Ist Wachstum unser Untergang?

Müssen wir nur aufhören zu wachsen, um das Klima zu retten? Die Idee ist so simpel wie irreführend – und zum Glück nicht alternativlos.

Meist dauert es nicht lang. Bei jeder Diskussion über die Klimakrise wirft früher oder später immer jemand ein, dass es letztlich doch der „Wachstumswahn“ der reichen Länder sei, der die Klimakatastrophe unvermeidbar mache. Solang wir immer mehr und mehr produzieren, kaufen und wegwerfen, werden wir immer mehr und mehr Treibhausgase emittieren, klagen Anhänger der sogenannten Degrowth-Bewegung. Auch Klimaschutz-Ikone Greta Thunberg will das „Märchen vom ewigen Wirtschaftswachstum“ durchschaut haben und forderte schon 2019 von den Staatschefs eine ökonomische Schrumpfkur zugunsten des Klimas.
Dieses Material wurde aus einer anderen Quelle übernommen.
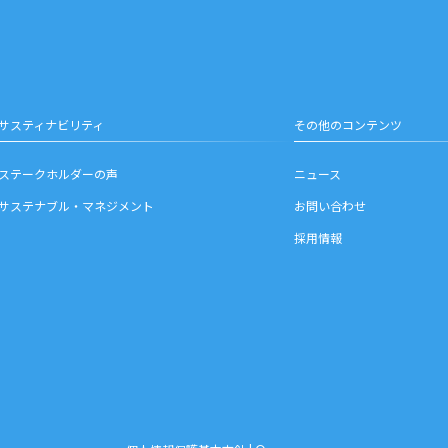
サスティナビリティ
その他のコンテンツ
ステークホルダーの声
ニュース
サステナブル・マネジメント
お問い合わせ
採用情報
お問い合わせ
Das hat etwas für sich. Wer quält sich nicht von Zeit zu Zeit, weil er wieder unnütze Dinge gekauft hat und wer wollte sich schon ernsthaft gegen einen weiteren (bezahlten) freien Tag in der Woche wehren? Außerdem stimmt es ja: Bis heute verursacht jeder weitere Euro an Wirtschaftsleistung auch mehr Emissionen. Und ist das Bruttoinlandsprodukt als alleiniger Wohlstandsindikator nicht auch seit Jahren angeschlagen? Immerhin wird dort auch jede Umweltkatastrophe auf der Habenseite verbucht, weil die Aufräumarbeiten danach etwas kosten und damit „Wohlstand“ generieren. Umgekehrt sind die Kosten für CO2 immer noch nur unzureichend eingepreist. Aber müssen wir die Idee des Wachstums deshalb gleich über Bord werfen oder schaffen wir es weiterhin mehr Wohlstand zu generieren ohne die Umwelt zu zerstören?